Who is it that sits at the bottom of society’s ladder? The unskilled, the poor, the minorities, and the failures. It is the latter which I wish to focus on here.

Failure is considered the opposite of success. If the successful are wealthy, the failures are poor. If the successful do interesting work that has a great impact, the failures do monotonous work that doesn’t really matter. If the successful have the freedom to distribute their time and energy and attention, the failures cannot choose how to spend these things. 

It’s no fun being a failure. I would know. By the above metrics—wealth, quality and impact of work, autonomy and flexibility of resources—I am a failure. I have a full time job doing forgettable work. I don’t have much wealth. I don’t have many tangible skills. But I do have one thing that I cling to: I’ve found something I love. Multiple things actually. I read. I write. I practice jiu-jitsu. And when my time isn’t frittered away on the inconsequential things I must do to make a living, I pursue these things I love with all the intensity and vigour I can muster.
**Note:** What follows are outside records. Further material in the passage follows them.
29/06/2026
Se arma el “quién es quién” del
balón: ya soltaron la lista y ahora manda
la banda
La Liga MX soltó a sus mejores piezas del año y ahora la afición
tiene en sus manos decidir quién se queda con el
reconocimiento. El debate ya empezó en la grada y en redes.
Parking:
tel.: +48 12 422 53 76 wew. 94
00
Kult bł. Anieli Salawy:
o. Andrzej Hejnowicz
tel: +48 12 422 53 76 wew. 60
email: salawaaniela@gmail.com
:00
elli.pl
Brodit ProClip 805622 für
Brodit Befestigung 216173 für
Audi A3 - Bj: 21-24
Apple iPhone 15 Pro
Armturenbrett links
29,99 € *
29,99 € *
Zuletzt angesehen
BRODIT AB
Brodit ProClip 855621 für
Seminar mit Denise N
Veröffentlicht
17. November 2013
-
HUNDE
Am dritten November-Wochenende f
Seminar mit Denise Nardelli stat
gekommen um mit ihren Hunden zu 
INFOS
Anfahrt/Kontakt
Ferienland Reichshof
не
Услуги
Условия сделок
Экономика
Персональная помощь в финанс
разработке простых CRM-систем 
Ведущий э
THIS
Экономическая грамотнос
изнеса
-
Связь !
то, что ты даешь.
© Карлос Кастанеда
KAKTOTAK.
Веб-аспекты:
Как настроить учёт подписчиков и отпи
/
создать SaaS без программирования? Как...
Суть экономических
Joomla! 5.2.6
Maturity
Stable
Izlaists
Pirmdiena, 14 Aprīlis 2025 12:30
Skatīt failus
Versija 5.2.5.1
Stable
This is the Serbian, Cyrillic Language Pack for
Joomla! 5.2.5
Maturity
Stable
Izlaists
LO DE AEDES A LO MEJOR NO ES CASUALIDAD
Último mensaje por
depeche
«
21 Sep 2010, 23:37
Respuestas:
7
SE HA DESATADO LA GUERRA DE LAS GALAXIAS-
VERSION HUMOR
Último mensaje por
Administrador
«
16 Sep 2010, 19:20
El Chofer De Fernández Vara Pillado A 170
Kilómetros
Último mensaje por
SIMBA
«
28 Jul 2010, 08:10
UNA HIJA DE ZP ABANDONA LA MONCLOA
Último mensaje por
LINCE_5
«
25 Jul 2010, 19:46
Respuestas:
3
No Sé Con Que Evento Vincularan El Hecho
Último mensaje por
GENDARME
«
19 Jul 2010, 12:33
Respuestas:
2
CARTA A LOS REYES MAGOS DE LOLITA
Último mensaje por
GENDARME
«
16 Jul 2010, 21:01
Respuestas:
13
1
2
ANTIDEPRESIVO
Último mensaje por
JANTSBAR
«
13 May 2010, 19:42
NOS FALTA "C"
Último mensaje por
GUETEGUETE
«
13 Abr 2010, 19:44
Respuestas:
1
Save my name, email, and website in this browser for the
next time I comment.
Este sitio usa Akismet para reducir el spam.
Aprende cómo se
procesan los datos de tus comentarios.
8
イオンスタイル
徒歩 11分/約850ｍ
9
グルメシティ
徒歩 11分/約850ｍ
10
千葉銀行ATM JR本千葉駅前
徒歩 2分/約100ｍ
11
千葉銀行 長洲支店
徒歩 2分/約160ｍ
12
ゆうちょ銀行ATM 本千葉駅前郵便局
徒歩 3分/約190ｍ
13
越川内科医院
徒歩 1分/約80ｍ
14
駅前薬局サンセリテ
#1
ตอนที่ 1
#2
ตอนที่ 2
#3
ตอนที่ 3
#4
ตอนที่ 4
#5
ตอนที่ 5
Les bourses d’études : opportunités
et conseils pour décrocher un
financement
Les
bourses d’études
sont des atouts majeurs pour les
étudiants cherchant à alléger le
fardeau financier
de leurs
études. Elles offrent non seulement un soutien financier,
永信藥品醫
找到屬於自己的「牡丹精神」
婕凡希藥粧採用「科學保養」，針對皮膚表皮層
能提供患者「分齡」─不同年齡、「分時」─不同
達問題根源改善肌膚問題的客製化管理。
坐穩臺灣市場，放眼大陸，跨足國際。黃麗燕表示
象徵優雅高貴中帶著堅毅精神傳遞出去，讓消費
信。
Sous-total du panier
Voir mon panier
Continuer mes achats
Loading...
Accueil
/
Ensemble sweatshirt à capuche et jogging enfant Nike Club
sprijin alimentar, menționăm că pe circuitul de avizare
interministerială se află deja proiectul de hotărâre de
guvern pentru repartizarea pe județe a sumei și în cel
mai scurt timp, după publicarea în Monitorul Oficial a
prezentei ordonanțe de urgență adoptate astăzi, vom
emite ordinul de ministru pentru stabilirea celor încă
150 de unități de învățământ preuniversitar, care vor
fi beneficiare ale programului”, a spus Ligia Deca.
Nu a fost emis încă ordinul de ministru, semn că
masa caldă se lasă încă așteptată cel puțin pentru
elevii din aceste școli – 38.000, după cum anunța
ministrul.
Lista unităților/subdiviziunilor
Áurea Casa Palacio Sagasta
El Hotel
And it is this experience that has forced me to reformulate the “die on my feet rather than live on my knees” ideal. It’s unlikely that I’m going to have to put my life on the line for what I believe. But it is very likely—it’s already happened—that I’ll have to gamble my position in society on the same things. 

The heroic men and women of old died on their feet. They made the ultimate sacrifice. Me? You? Everyone else? The biggest sacrifice we can make is the position we hold amongst our peers. And with that in mind, I’ve come to realise the following: I would rather fail trying to do something I love, than succeed doing something I hate.